(Items listed in a dataset)
----
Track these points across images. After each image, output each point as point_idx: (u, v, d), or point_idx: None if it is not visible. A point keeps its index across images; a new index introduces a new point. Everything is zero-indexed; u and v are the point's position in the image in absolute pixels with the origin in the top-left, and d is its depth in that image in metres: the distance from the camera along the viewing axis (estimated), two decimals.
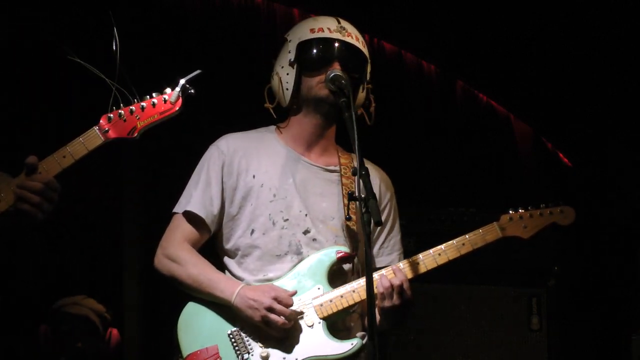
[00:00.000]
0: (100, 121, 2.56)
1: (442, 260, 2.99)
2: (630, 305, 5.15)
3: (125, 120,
----
*Exercise directions*.
Your output should be the lines from the one with "[00:00.000]" through the end of the records above, copied exactly.

*Solution*.
[00:00.000]
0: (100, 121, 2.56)
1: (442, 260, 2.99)
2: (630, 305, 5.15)
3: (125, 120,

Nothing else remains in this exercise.